A treasury bond which is also commonly referred to as the T- bond is basically a debt security of the US government which has a fixed interest and is marketable with a maturity period of more than 10 years.
Understanding the Treasury bond
A treasury bond is a long term debt security which has a fixed interest rate for the entire given duration of time. This type of bond generally matures after 10 years and sometimes even more than that. The interest payments that are made in the T bonds are generally on a semi- annual basis. Also, the income that is received is taxed only at the federal level. The T bonds are generally considered to be the safest bonds when it comes to marketable investment. These types of bonds are generally famous with the title of being “primarily risk free” in the market space. Since these are issued by the government of the US, there are very slight chances of the risk of default.
These types of bonds are for a longer period of time and are backed by the government. Thus, these are considered to be one of the safest bonds of them all. These T bonds have an active secondary market. The T bond is just one among the four different types of debts that is mainly issued by the US department of the treasury. This is done so that the spending activities of the government can be financed. This type of bond is considered as a benchmark to the comparable fixed income categories as they are risk free in virtual terms. This is because since it is backed by the government, the full payments of these bonds are ensured as the government can raise taxes or increase the revenues so that the payment is done. One more reason as to why these are considered as a benchmark with respect to the fixed income categories is that the rate of investment offered by these are risk free with the lowest return of the categories.
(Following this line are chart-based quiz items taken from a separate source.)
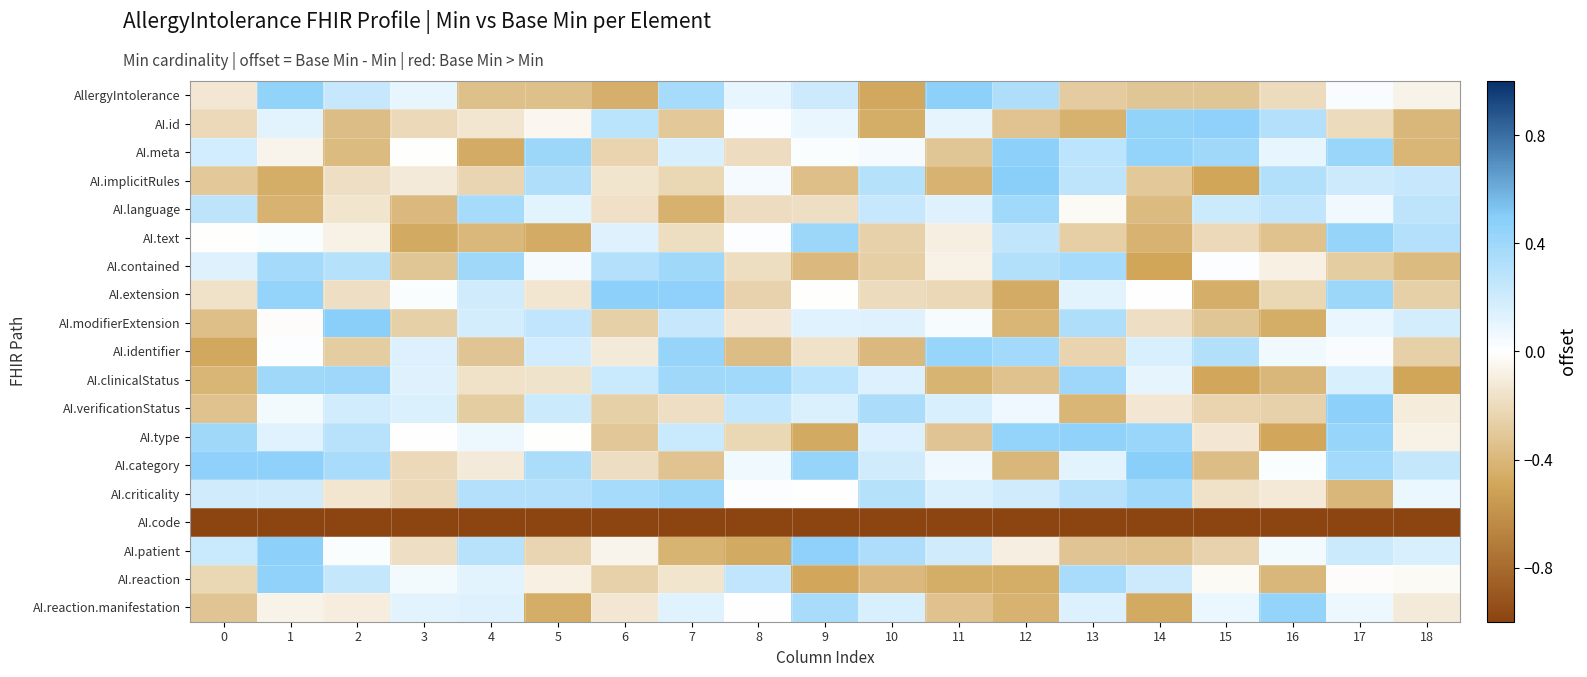

Which has a higher value, 15 or 1?

1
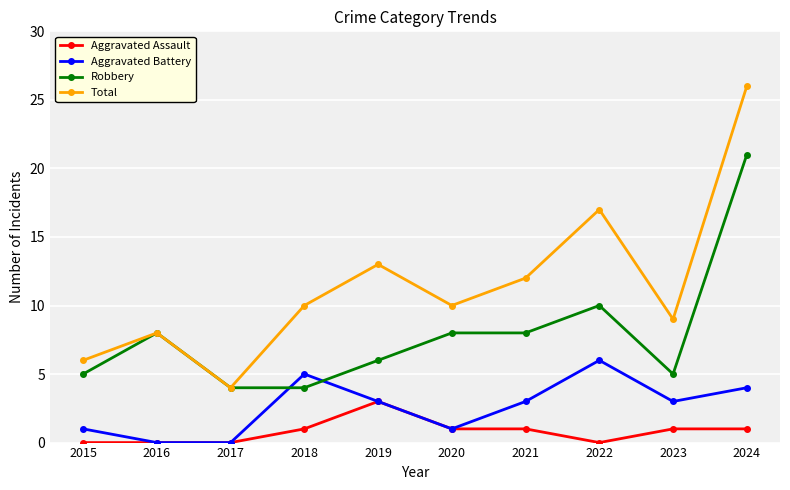

Is this an area chart (filled region under the line)?

No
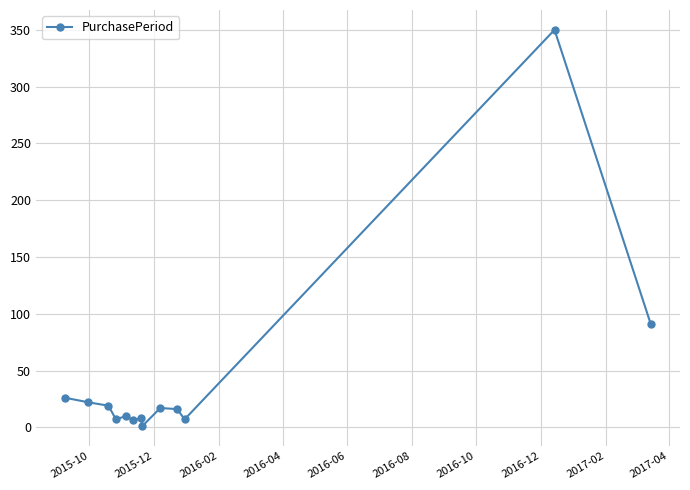

What is the sum of all values?

580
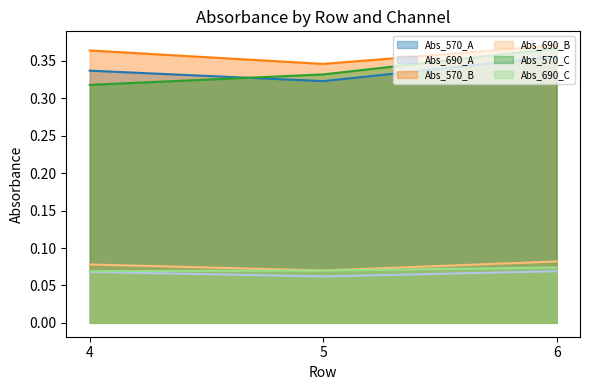

Between 4 and 5, which is larger?

4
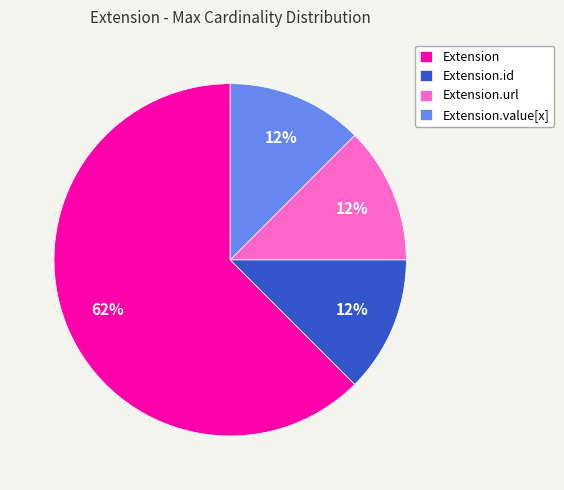

Combined, do Extension.value[x] and Extension.url account for over 50%?

No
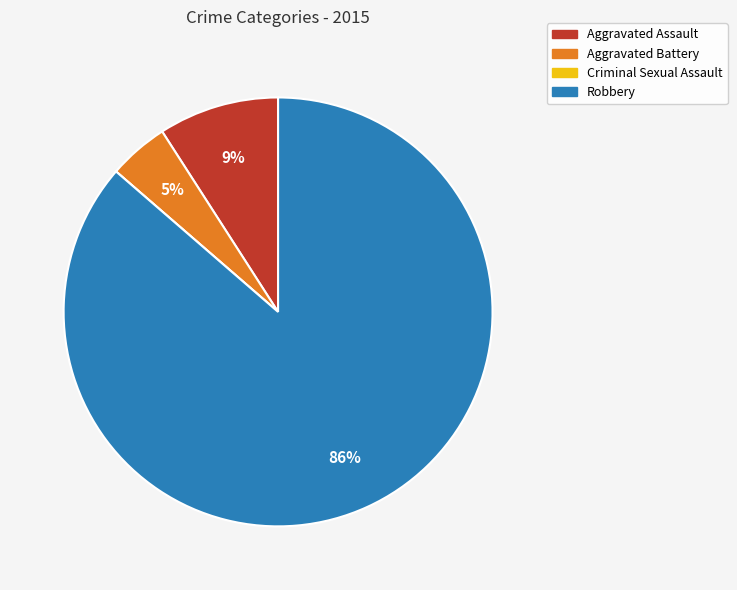

Does Robbery represent more than half of the total?

Yes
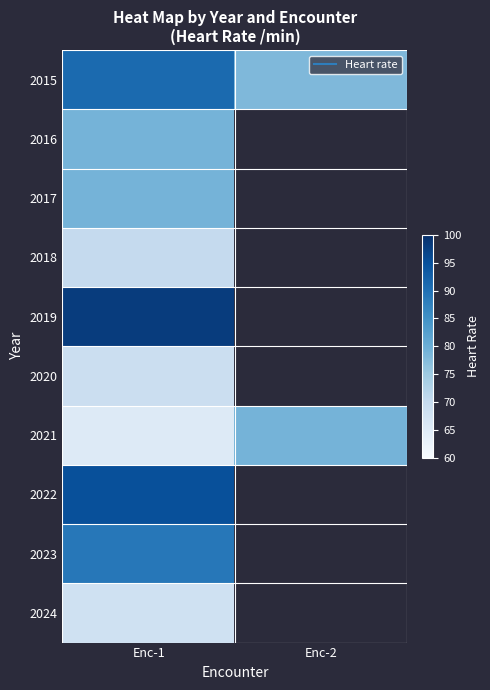

List the labels in order of 2017 value, smallest first.

Enc-1, Enc-2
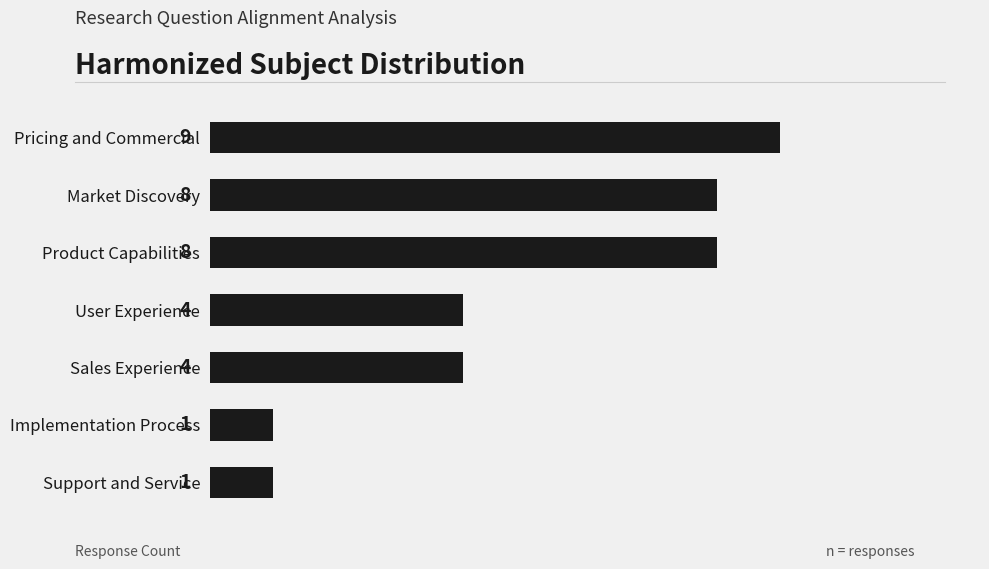

What is the label of the 3rd bar from the bottom?

Sales Experience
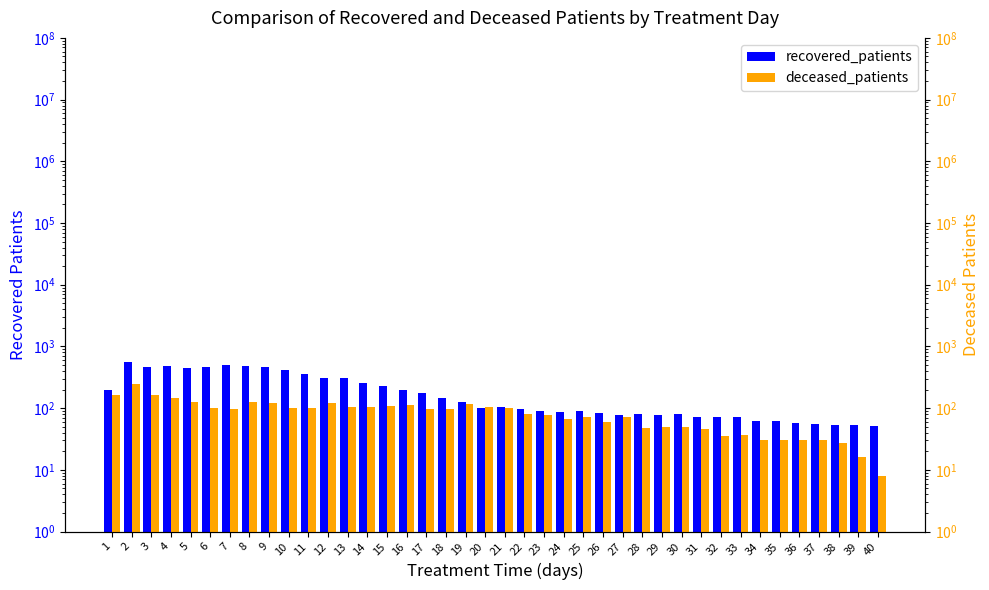

How many bars are there in each group?

2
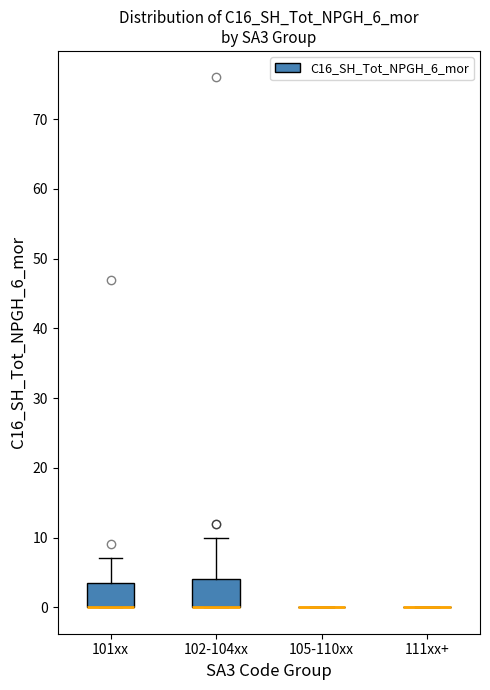

Reading left to right, transcribe this box plot: for each box, give where its median line is, the range the box spans, and where its two whiskers end, as read against the y-axis. The values are not printed on the chart, so give them approximately, as read against the axis.

101xx: median 0 (drawn on the box's lower edge), box 0 to 4, whiskers 0 to 7
102-104xx: median 0 (drawn on the box's lower edge), box 0 to 4, whiskers 0 to 10
105-110xx: box collapsed to a line at 0, whiskers 0 to 0
111xx+: box collapsed to a line at 0, whiskers 0 to 0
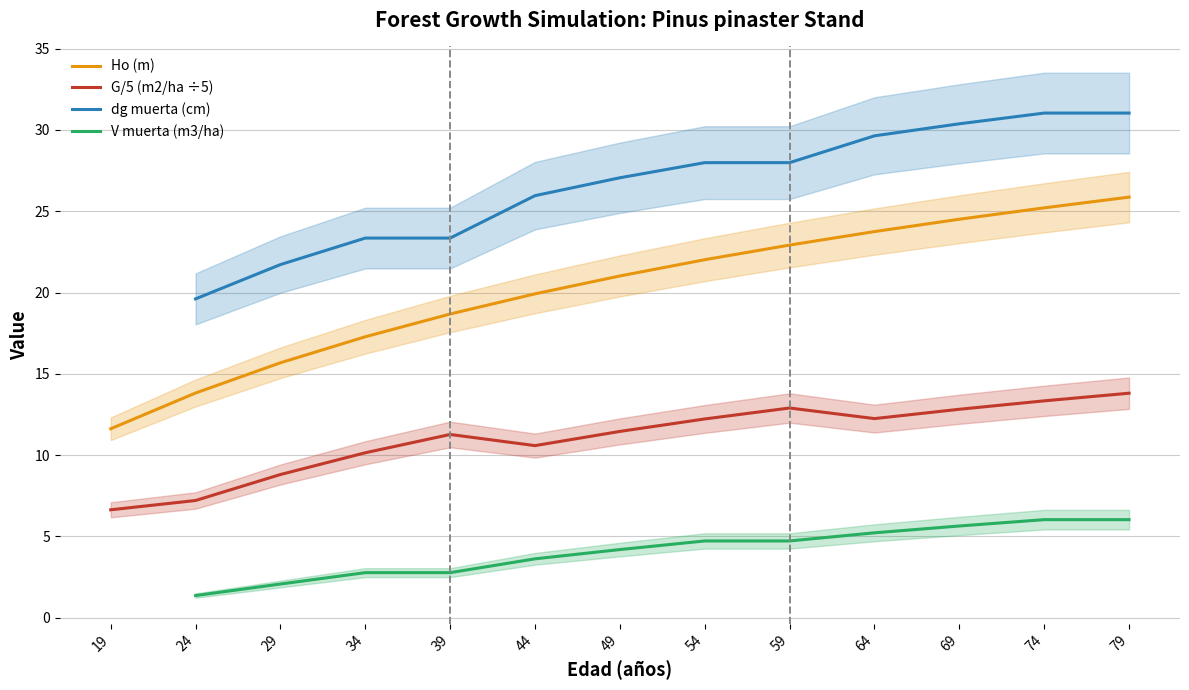

What is the highest value of the G/5 (m2/ha ÷5) series?

13.8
When it comes to the fixed income market, it becomes easy to form a curve that includes a range of investment that is offered by the US government.
The maturity ranges of treasury bonds
Now if we talk about the maturity period of the treasury bonds, it can range from 10 years to 30 years. Usually $1000 is the minimum denomination with which these bonds are issued. Also, the payment of the coupons on such bonds is done on a semi- annual basis. Auction is one of the most basic approaches for selling these bonds. After the auction, the bonds can be sold in the secondary markets. Due to the active secondary market, the investment becomes liquid to a great extent. Also, there are chances for the fluctuation of the in the prices of these T bonds especially in the trading sector.